Depreciation results from an excess demand for foreign currency in the financial markets. In Guyana this means that we are not generating the kind of foreign currency earnings to satisfy our demand for it. Logically then, we simply need to step up production and increase exports to facilitate an increased foreign currency inflow. Taking into account our natural increase in demand for foreign goods and services, consistent increases in foreign currency inflows in excess of this demand should naturally lead to higher levels of international reserves and stability of the exchange rate, a much sought-after target.
Extrapolating further, persistently higher international reserves will create a situation where Guyana’s financial system is flush with foreign currency, the desirable consequence now being upward pressure on the local currency. In this situation, the upward pressure on the local currency should ultimately translate into a situation characterized by downward pressure on prices. The product market is unhindered, and the market is in balance, to say the least. With the continual increase in international reserves, the appreciation of the currency should be entertained and carefully managed so as not to have a significant impact on the local currency value of exporters’ receipts.

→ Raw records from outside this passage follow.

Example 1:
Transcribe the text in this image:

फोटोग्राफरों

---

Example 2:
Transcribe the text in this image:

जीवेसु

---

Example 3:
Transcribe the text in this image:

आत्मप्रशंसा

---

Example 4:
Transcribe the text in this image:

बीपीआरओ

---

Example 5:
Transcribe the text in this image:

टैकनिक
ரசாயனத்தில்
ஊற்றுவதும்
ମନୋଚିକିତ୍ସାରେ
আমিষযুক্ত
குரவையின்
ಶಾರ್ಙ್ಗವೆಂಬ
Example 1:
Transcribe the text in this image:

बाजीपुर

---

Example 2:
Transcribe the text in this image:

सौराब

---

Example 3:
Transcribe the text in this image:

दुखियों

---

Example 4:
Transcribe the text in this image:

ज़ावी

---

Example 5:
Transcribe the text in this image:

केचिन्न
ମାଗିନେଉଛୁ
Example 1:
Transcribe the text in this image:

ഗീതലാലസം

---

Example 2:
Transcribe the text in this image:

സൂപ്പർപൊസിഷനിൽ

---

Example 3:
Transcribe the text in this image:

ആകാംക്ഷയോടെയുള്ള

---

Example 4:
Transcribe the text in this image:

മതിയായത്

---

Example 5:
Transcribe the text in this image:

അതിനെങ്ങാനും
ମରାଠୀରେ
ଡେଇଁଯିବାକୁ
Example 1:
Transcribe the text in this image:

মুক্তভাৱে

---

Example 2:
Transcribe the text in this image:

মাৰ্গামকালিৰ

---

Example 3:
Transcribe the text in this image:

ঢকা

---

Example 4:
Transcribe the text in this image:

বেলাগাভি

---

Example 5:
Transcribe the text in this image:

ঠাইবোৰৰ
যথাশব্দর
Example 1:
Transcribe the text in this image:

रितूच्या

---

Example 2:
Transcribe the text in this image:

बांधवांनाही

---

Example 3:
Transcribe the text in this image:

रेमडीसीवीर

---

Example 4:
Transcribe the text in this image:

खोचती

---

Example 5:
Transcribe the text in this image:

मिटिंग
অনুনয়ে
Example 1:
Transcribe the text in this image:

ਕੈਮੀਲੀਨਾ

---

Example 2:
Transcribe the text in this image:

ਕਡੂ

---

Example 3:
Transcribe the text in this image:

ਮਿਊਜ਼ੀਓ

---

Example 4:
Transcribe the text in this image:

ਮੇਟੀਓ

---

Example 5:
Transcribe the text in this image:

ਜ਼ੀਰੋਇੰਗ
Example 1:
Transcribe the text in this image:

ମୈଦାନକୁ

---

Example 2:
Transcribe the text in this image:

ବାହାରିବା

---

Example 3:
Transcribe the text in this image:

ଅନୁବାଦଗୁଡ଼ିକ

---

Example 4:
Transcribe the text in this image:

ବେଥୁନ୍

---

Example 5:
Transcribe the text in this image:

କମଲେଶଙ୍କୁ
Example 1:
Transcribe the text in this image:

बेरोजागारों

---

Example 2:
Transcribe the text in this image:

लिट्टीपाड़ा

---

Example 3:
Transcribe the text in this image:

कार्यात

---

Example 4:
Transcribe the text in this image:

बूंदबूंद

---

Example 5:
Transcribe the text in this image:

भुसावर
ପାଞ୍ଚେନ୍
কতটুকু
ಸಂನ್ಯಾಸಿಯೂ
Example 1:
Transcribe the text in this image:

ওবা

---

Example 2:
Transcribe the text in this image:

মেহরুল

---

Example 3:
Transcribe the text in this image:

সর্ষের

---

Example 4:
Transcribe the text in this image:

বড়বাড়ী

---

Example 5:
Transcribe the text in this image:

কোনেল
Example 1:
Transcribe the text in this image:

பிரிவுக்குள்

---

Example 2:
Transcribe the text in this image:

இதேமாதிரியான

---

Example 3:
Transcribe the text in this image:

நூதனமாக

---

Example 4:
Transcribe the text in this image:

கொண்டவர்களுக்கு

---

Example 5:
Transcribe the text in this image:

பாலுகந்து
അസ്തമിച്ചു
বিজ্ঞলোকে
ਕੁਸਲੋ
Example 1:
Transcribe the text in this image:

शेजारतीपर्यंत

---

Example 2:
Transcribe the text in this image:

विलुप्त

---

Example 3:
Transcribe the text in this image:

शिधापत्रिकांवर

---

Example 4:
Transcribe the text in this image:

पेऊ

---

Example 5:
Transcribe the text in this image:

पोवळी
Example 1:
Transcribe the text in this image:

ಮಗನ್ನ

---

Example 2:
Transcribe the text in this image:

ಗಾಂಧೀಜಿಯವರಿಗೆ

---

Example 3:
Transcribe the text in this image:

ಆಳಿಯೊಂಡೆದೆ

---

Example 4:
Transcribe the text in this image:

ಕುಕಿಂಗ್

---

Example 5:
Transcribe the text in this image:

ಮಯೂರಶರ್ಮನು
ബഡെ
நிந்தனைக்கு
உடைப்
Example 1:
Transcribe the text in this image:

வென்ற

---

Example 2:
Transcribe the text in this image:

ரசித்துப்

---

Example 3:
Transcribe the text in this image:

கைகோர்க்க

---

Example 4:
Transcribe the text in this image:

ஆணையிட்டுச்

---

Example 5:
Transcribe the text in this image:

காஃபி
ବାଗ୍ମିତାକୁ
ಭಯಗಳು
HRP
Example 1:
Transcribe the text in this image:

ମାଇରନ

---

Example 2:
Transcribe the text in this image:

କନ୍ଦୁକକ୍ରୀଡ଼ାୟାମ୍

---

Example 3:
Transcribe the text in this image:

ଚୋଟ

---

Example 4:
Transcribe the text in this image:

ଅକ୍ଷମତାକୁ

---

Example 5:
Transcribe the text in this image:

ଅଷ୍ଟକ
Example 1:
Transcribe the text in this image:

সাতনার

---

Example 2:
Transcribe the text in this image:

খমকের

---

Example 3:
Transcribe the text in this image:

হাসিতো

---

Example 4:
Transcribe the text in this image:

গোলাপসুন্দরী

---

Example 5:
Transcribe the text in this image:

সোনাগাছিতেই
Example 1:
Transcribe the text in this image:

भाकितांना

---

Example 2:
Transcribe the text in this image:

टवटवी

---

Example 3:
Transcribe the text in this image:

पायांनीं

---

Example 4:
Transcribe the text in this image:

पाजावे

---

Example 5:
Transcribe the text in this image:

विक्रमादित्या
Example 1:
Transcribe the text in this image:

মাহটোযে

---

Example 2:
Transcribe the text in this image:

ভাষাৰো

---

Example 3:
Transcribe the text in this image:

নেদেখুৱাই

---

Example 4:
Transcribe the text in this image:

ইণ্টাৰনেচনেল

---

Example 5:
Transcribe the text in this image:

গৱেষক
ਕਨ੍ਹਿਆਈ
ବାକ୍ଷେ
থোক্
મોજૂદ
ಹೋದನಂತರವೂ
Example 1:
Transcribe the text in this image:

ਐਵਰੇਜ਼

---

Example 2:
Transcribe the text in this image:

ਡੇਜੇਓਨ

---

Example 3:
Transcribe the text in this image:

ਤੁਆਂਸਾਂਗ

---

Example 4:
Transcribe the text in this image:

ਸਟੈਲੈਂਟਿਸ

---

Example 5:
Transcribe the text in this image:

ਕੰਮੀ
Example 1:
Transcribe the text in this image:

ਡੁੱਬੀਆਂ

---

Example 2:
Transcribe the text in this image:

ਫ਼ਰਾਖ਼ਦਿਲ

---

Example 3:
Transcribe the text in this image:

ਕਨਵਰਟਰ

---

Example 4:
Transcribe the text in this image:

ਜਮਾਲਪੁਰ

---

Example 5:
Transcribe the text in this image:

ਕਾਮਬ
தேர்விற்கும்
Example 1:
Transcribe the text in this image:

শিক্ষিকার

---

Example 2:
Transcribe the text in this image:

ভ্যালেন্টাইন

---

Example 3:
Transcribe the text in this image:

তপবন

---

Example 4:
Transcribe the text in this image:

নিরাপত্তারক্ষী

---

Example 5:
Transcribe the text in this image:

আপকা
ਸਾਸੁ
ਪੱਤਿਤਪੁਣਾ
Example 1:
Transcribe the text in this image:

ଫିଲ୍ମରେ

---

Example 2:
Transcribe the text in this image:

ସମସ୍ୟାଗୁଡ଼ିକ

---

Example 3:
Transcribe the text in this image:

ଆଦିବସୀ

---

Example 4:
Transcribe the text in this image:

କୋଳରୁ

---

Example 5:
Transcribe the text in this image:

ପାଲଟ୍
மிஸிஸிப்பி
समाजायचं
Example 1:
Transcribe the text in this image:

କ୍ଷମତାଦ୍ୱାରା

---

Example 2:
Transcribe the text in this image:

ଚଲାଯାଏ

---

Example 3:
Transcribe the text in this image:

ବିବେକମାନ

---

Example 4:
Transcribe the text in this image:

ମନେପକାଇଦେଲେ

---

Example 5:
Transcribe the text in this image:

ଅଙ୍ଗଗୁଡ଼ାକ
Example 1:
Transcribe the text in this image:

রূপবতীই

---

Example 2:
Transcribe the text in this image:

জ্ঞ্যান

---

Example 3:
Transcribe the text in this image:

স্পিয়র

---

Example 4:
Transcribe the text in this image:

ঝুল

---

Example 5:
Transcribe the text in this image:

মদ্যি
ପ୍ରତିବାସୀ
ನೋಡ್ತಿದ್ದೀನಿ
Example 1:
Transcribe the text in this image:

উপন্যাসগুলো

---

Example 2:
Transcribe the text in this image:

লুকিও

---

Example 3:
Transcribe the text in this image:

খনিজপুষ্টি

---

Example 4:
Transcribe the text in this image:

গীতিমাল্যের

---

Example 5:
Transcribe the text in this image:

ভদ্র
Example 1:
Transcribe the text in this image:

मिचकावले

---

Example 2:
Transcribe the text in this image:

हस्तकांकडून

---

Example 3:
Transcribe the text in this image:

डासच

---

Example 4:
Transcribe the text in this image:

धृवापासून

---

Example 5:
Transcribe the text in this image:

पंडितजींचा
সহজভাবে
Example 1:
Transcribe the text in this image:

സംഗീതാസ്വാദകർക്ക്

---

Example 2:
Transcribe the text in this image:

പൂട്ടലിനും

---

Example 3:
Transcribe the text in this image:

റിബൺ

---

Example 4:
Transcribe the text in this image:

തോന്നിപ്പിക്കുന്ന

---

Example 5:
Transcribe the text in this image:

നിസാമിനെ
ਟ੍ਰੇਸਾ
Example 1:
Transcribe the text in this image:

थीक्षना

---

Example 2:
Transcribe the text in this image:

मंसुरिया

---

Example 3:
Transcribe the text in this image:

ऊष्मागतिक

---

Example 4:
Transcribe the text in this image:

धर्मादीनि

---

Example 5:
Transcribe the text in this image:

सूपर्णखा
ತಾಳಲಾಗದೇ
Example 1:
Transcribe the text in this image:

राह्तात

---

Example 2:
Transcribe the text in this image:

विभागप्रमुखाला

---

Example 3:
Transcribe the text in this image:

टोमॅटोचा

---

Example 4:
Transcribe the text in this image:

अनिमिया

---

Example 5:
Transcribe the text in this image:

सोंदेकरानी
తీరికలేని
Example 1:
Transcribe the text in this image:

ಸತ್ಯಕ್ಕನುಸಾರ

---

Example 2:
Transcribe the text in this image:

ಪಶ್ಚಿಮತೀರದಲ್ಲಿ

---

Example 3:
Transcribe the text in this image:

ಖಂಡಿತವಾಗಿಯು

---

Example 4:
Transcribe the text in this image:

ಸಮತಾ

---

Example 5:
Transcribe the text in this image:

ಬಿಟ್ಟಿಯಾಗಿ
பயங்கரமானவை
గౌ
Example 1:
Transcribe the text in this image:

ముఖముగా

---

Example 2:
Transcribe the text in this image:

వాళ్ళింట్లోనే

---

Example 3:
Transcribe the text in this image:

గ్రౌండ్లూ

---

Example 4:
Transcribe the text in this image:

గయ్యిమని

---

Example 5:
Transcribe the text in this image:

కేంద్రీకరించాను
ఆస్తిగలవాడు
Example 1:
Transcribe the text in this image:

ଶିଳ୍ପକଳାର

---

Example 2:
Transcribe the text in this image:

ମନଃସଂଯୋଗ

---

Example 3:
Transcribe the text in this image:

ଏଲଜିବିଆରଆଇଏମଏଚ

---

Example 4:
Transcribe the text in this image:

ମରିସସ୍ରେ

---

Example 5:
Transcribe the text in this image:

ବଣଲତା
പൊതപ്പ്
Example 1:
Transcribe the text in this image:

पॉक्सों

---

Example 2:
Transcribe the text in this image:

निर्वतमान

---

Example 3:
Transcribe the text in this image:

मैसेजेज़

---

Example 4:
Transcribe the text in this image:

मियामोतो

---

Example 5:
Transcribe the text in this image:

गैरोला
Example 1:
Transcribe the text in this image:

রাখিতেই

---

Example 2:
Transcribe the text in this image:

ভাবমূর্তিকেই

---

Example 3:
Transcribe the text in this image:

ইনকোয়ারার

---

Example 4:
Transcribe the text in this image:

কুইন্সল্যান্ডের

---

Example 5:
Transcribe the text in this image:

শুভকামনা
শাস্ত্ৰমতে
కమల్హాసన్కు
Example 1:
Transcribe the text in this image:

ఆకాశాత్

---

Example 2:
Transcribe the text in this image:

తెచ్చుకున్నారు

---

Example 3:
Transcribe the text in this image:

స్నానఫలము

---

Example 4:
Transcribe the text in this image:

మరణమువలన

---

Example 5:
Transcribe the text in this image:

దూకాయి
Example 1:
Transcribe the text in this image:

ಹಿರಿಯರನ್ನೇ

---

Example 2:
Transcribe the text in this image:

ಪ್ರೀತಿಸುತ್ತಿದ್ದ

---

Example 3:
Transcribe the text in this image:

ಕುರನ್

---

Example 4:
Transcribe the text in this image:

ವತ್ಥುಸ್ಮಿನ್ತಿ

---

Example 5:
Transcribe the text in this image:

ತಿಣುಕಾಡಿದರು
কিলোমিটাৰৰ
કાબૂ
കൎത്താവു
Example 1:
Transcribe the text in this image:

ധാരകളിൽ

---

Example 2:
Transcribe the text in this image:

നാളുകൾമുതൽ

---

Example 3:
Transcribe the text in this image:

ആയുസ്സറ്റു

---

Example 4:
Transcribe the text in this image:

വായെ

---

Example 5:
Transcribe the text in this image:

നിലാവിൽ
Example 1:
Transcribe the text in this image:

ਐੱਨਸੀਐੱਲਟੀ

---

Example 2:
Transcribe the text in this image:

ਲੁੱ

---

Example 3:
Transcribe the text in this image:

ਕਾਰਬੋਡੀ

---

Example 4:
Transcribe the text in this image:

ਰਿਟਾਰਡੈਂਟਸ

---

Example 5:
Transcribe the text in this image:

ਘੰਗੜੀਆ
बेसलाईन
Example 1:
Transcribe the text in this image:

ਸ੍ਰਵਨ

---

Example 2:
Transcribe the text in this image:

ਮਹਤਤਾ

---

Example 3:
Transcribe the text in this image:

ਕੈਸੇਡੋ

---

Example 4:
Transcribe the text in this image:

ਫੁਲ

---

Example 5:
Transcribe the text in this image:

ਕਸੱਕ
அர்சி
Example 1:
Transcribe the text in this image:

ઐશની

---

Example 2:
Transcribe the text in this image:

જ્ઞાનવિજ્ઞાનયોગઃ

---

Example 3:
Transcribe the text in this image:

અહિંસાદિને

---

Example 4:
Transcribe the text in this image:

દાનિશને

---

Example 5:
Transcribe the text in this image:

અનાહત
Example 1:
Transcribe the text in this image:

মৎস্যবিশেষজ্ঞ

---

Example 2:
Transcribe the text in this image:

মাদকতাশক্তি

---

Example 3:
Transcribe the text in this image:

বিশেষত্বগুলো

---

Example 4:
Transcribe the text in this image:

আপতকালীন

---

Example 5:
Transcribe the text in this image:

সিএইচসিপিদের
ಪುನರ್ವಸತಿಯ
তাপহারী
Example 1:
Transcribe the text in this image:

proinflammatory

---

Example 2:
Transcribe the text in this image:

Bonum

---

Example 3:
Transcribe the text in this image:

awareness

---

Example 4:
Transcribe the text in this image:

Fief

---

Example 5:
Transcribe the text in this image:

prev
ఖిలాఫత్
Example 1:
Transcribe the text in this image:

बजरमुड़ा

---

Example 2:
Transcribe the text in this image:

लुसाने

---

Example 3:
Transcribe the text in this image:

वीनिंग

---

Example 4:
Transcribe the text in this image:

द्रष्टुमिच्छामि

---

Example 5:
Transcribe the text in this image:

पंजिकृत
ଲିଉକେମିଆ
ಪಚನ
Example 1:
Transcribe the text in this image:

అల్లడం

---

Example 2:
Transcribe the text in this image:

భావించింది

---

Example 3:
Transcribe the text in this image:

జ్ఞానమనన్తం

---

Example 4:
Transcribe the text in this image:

And this, I submit, is where I propose our economy should be. Here, our wealth has grown significantly as a result of a larger national output and higher export receipts, and our producers are faced with a situation of declining local currency values from their exports. This I propose to be our ideal scenario, since at this point, businesses will now have to seek to maintain or increase profits by generating greater efficiencies in their entire operations, which, provided that they are significant, can now translate into reductions in the prices of their goods at the market, meaning that they are also increasing their competitiveness globally. And our consumers are the winners.